Salmon & Trout Fly Fishing Breathable Waders
What Are Breathable Waders Made From?
Breathable waders are made from different materials like Supplex, Teflon fabric bonded to other materials often GORE-TEX, and nylon tricot. Every pair of breathable waders uses a material that still breathes when you've treated it to resist water penetration or, if you have material like GORE-TEX, something where the pores of the fabric are too small for water to penetrate, making the fabric waterproof, but still breathable, allowing air in/out. Those fabrics are obviously synthetic. The pores do get blocked with mud and this is oftenthe cause of leaks, follow our care guide to wash the waders.
What Should you look for in Waders?
Key is multiple layers of fabric over areas that get rough treatment, the backside and knees want 3 or even 4 layers of fabric! Other than that simply comfort and correct fitting. There are many different zip types, from standard to fully waterproof plastic which are on more expensive waders. You want a waist band so that if you fall in not much water ingresses and always wear a life jacket when wading, it is best to always be safe.
Breathable Fishing Waders Are Highly Flexible
Breathable fly fishing waders are ideal for fishing! With the breathable rip-stop fabric you can fish without getting too hot which on a summers day you will with neoprene waders. In winter however you can layer up with warmer underlayers so that you stay warm in your breathable fishing waders. Indeed in some of our videos you will see Ann in mid winter with 3 under layers layers under her waders...she does get cold even on a summers day ha ha.
When travelling these waders will pack down more tightly than neoprene waders and are less affected by the sun also whereas the neoprene cracks. A good pair of this type of waders will last on average 5 years.
Care of Breathable Fly Fishing Waders
Repairing Leaking Waders
Search for pinholes using a small torch flashlight. Hold the torch inside the waders and run the face of it against the material. Dim the lights in the room to observe any small pinholes of light and mark the area with chalk. Using the reverse flow of a hoover inflate the waders slowly not overinflating. Mix a soapy solution of water, and spray it on the outside of the waders and you should see small bubbles will form at the leak in the chalked area.

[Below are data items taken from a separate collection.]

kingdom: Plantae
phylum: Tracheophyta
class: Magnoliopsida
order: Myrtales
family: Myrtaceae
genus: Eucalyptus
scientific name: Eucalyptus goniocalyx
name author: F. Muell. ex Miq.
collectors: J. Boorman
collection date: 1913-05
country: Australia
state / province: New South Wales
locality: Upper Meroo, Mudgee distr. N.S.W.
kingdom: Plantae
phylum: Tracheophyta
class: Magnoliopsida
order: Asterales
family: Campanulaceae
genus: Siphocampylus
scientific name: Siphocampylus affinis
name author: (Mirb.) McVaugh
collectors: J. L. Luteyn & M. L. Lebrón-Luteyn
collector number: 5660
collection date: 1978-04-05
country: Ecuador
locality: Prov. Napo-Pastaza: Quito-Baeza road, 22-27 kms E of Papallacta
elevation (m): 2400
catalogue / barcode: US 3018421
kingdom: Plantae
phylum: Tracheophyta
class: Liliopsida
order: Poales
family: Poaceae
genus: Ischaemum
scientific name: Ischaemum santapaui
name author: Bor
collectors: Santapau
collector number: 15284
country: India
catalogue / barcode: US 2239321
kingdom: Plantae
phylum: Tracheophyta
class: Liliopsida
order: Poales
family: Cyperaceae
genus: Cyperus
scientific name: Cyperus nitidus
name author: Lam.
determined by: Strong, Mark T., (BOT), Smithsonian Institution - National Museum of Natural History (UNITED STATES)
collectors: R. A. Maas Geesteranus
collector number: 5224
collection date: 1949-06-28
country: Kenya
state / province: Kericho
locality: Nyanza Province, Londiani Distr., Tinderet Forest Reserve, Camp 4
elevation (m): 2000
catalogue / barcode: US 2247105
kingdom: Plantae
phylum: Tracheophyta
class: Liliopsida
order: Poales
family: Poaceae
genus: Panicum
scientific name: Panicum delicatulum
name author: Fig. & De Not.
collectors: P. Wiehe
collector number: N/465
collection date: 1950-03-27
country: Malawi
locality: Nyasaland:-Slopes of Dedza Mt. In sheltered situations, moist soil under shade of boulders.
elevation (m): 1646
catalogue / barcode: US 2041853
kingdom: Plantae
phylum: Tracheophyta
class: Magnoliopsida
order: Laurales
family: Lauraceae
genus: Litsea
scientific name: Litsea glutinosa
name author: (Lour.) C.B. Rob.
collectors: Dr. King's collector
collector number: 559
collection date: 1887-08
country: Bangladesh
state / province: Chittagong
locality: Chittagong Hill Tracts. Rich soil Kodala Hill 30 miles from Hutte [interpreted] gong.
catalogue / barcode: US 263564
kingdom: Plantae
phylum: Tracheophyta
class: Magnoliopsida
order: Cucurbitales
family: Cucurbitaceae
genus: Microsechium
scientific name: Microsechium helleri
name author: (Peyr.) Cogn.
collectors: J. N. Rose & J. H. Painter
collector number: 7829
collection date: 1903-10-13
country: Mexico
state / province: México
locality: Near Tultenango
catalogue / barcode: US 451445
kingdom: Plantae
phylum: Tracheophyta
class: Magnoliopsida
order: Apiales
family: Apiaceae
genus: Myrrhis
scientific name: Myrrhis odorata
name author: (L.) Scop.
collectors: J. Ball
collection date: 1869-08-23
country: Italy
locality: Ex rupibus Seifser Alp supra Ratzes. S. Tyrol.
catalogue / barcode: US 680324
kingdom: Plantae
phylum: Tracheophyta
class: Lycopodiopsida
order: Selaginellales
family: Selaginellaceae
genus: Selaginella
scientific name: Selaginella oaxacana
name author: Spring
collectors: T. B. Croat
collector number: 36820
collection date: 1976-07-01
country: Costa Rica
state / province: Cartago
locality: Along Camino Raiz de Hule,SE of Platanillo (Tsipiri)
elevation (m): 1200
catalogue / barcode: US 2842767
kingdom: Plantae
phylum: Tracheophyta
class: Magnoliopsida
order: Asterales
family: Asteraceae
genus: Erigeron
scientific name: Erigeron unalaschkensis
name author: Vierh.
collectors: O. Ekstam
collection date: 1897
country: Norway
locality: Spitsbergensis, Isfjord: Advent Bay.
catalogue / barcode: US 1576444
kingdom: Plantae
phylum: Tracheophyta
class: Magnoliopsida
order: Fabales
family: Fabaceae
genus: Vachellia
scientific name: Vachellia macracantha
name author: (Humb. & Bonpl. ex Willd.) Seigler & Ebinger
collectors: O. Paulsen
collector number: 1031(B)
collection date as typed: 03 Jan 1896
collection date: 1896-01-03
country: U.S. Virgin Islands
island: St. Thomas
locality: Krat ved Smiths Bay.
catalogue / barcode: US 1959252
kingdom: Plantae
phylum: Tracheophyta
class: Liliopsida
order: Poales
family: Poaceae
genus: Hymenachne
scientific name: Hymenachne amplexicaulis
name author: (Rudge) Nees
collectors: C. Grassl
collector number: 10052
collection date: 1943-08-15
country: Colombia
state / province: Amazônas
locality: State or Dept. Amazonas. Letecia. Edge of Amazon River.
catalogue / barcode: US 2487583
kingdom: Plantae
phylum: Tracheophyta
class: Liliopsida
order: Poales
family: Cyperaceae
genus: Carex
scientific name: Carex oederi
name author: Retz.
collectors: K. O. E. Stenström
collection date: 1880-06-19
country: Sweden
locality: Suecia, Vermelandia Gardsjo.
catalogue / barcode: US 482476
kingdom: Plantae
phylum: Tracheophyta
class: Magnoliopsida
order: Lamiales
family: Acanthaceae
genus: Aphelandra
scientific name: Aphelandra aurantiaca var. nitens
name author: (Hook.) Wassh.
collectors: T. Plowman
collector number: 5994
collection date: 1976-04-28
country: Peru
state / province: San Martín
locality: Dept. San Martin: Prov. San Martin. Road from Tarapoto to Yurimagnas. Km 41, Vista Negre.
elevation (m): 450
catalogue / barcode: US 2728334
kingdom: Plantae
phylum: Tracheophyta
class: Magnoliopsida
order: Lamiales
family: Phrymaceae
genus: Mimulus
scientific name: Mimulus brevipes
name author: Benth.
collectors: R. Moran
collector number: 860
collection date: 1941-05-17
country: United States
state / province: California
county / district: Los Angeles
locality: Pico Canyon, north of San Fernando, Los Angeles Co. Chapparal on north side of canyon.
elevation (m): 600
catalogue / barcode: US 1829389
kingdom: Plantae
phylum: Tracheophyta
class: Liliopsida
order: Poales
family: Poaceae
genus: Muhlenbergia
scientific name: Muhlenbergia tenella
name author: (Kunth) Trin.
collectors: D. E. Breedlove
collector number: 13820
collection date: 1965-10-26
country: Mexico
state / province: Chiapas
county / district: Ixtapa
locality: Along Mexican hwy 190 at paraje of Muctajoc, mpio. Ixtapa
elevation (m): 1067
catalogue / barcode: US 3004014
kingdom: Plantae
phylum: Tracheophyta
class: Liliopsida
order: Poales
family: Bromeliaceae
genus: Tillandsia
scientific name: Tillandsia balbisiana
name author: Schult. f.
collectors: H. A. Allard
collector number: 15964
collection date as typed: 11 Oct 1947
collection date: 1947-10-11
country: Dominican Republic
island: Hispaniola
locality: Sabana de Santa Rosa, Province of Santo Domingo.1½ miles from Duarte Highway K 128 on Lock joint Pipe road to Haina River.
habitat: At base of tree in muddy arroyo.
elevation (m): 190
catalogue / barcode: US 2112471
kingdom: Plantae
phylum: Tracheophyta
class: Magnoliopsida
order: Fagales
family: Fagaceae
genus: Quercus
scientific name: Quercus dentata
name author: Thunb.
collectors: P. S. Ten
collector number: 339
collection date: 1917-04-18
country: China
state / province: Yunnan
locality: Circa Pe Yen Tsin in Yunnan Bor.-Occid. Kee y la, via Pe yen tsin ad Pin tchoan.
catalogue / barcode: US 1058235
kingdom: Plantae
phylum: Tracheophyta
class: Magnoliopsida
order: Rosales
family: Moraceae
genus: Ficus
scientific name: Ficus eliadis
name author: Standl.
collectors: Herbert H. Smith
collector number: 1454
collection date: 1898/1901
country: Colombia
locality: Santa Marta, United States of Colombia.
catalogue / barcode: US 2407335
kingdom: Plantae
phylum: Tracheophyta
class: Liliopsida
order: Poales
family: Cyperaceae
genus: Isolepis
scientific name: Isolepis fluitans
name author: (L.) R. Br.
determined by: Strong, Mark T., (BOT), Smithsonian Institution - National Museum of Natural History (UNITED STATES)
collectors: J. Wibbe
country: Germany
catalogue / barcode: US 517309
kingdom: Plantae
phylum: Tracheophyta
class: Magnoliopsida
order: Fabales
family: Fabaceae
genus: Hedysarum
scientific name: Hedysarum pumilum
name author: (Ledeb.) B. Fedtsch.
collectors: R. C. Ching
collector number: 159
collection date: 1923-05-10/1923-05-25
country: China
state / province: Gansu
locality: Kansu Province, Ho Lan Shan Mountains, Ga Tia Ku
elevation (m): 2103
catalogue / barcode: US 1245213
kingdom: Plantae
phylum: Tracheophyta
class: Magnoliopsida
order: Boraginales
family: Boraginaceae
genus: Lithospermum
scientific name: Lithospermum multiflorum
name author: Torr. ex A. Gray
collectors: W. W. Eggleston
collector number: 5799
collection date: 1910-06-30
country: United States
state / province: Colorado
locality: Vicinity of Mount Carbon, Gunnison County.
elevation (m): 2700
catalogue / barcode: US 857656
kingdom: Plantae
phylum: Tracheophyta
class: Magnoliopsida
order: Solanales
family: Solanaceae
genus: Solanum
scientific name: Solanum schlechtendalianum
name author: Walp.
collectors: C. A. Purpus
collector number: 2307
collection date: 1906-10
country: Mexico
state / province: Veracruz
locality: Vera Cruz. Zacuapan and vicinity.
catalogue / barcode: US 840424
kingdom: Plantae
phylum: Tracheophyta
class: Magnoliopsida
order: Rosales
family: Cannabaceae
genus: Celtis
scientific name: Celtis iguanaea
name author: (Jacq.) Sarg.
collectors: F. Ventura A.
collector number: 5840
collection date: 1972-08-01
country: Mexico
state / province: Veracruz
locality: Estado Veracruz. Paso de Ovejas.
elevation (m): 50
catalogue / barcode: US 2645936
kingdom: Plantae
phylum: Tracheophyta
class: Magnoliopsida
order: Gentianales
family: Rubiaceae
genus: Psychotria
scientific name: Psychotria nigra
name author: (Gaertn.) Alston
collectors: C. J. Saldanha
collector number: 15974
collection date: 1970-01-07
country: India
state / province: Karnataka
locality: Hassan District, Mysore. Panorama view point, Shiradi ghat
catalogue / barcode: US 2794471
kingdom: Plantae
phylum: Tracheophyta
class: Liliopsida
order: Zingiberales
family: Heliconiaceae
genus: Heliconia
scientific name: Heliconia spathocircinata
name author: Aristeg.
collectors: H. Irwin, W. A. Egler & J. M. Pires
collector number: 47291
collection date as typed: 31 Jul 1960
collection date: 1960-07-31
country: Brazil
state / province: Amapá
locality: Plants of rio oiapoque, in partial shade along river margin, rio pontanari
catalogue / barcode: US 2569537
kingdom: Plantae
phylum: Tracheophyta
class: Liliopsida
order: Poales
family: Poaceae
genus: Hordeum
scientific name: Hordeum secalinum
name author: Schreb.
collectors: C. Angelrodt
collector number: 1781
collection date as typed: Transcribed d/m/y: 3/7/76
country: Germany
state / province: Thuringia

To ensure you have the correct spot now Immerse the waders in a tub of water while they are inflated. The leaks will show themselves as a constant source of bubbles rising up through the water. Dry and mark the spot with chalk again.
Most manufacturers of waders provide kits for the repair of ripped or damaged waders. Use the repair kits for waders where possible. If not you will need to use an adhesive that is water repellent and will immediately stick to the breathable material, Use only adhesives that will not melt or destroy the wader material.